● ASSIGNMENT
Revise the lines from the start through the line containing "54: (349, 83)", changing "absolute pixels" to "pixel units" and keeping everything else the same. Leave the pictures out.

● RECORDS TO USE
_ _ _ _

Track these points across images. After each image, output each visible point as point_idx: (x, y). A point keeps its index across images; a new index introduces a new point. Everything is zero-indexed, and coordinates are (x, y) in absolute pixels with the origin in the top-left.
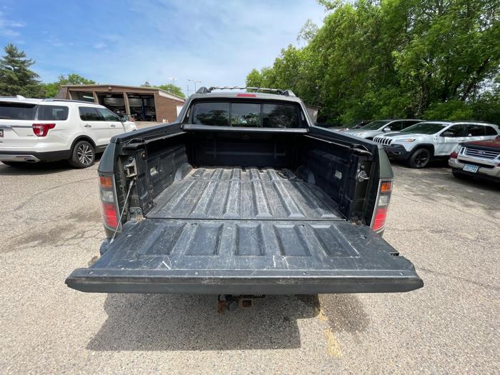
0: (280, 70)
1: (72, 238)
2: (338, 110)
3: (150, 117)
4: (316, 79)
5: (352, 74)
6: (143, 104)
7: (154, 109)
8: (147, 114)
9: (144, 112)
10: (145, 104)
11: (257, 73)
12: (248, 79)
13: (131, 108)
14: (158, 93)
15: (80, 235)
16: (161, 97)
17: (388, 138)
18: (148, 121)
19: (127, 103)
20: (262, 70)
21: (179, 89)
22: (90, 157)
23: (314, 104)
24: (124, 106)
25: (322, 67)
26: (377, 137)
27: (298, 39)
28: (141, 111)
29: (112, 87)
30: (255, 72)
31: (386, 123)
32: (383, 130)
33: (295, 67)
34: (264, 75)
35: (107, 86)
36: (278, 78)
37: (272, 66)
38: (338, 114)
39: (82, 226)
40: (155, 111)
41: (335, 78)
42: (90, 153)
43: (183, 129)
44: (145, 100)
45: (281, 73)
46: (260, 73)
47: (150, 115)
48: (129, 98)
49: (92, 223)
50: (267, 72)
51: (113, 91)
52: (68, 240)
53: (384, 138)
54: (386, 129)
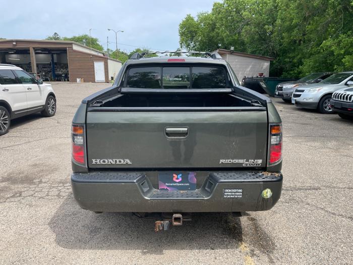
0: (220, 16)
1: (12, 197)
2: (295, 61)
3: (60, 75)
4: (264, 25)
5: (305, 19)
6: (53, 60)
7: (66, 66)
8: (56, 73)
9: (54, 70)
10: (55, 61)
11: (192, 19)
12: (182, 28)
13: (38, 65)
14: (72, 47)
15: (18, 195)
16: (75, 51)
17: (348, 93)
18: (57, 80)
19: (34, 59)
20: (198, 16)
21: (96, 40)
22: (5, 124)
23: (264, 54)
24: (30, 63)
25: (271, 10)
26: (337, 92)
28: (49, 69)
29: (17, 41)
30: (189, 19)
31: (349, 75)
32: (346, 84)
33: (238, 12)
34: (201, 22)
35: (11, 41)
36: (218, 25)
37: (210, 12)
39: (18, 188)
40: (67, 67)
41: (288, 23)
42: (5, 120)
43: (120, 92)
44: (55, 56)
45: (221, 19)
46: (196, 19)
47: (60, 73)
48: (36, 53)
49: (26, 185)
50: (204, 19)
51: (18, 47)
52: (8, 198)
53: (345, 93)
54: (349, 83)
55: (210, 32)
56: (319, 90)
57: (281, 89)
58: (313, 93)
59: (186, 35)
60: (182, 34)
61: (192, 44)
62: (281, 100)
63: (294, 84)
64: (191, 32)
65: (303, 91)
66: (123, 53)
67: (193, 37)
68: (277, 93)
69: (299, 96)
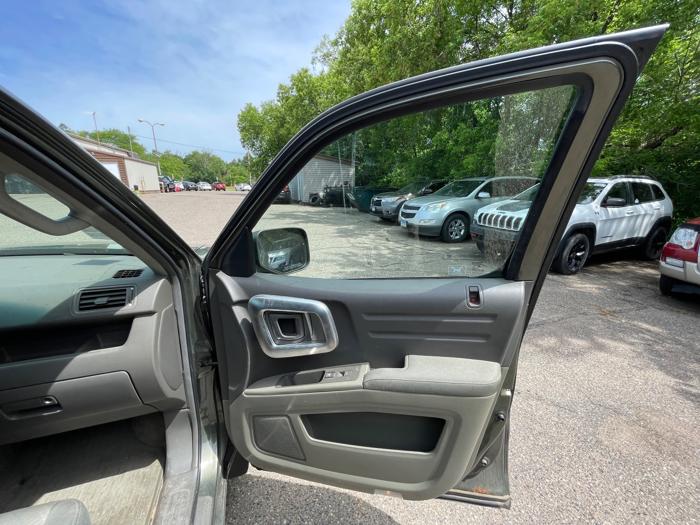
0: (289, 104)
2: (385, 166)
11: (255, 110)
12: (241, 120)
17: (509, 214)
20: (262, 106)
27: (312, 63)
30: (250, 109)
31: (476, 184)
32: (477, 197)
34: (266, 114)
36: (288, 119)
37: (275, 99)
38: (384, 173)
45: (290, 109)
46: (260, 110)
50: (270, 110)
53: (502, 215)
54: (481, 195)
55: (278, 128)
56: (442, 206)
57: (378, 203)
58: (434, 211)
59: (248, 131)
60: (243, 130)
61: (258, 144)
62: (378, 219)
63: (396, 195)
64: (254, 127)
65: (418, 208)
66: (176, 156)
67: (258, 134)
68: (374, 209)
69: (412, 215)
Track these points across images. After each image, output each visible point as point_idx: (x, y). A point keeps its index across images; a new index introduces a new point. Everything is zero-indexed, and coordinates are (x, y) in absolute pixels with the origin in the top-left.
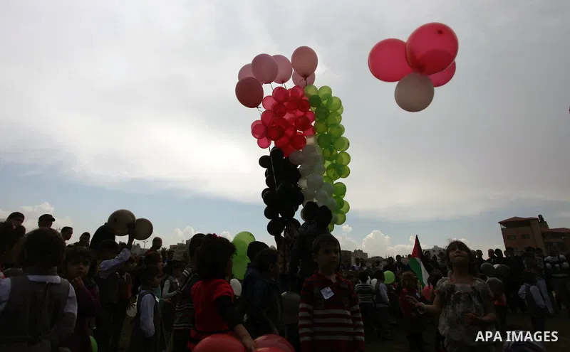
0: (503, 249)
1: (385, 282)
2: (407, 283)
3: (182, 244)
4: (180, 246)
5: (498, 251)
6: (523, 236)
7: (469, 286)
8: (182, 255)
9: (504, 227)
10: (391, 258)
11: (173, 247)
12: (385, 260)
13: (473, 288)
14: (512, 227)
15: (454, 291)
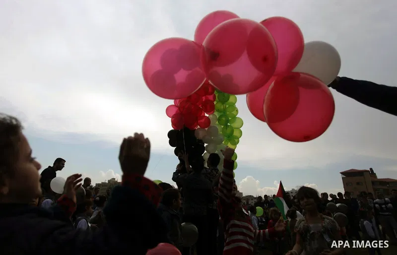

_ _ _ _

● RESULT
Track these points across images. After each image, output each visible point as point_idx: (x, y). A point keeps its index across images; a new index introduces a new point. Everything is zero-indexed, and coordinates are (x, y) in pixel units with the origin in the top-left.
0: (280, 70)
1: (72, 238)
2: (338, 110)
3: (150, 117)
4: (316, 79)
5: (352, 74)
6: (143, 104)
7: (154, 109)
8: (147, 114)
9: (144, 112)
10: (145, 104)
11: (257, 73)
12: (248, 79)
13: (131, 108)
14: (158, 93)
15: (80, 235)
16: (161, 97)
17: (388, 138)
18: (148, 121)
19: (127, 103)
20: (262, 70)
21: (179, 89)
22: (90, 157)
23: (314, 104)
24: (124, 106)
25: (322, 67)
26: (377, 137)
27: (298, 39)
28: (141, 111)
29: (112, 87)
30: (255, 72)
31: (386, 123)
32: (383, 130)
33: (295, 67)
34: (264, 75)
35: (107, 86)
36: (278, 78)
37: (272, 66)
38: (338, 114)
39: (82, 226)
40: (155, 111)
41: (335, 78)
42: (90, 153)
43: (183, 129)
44: (145, 100)
45: (281, 73)
46: (260, 73)
47: (150, 115)
48: (129, 98)
49: (92, 223)
50: (267, 72)
51: (113, 91)
52: (68, 240)
53: (384, 138)
54: (386, 129)
0: (220, 16)
1: (12, 197)
2: (295, 61)
3: (60, 75)
4: (264, 25)
5: (305, 19)
6: (53, 60)
7: (66, 66)
8: (56, 73)
9: (54, 70)
10: (55, 61)
11: (192, 19)
12: (182, 28)
13: (38, 65)
14: (72, 47)
15: (18, 195)
16: (75, 51)
17: (348, 93)
18: (57, 80)
19: (34, 59)
20: (198, 16)
21: (96, 40)
22: (5, 124)
23: (264, 54)
24: (30, 63)
25: (271, 10)
26: (337, 92)
28: (49, 69)
29: (17, 41)
30: (189, 19)
31: (349, 75)
32: (346, 84)
33: (238, 12)
34: (201, 22)
35: (11, 41)
36: (218, 25)
37: (210, 12)
39: (18, 188)
40: (67, 67)
41: (288, 23)
42: (5, 120)
43: (120, 92)
44: (55, 56)
45: (221, 19)
46: (196, 19)
47: (60, 73)
48: (36, 53)
49: (26, 185)
50: (204, 19)
51: (18, 47)
52: (8, 198)
53: (345, 93)
54: (349, 83)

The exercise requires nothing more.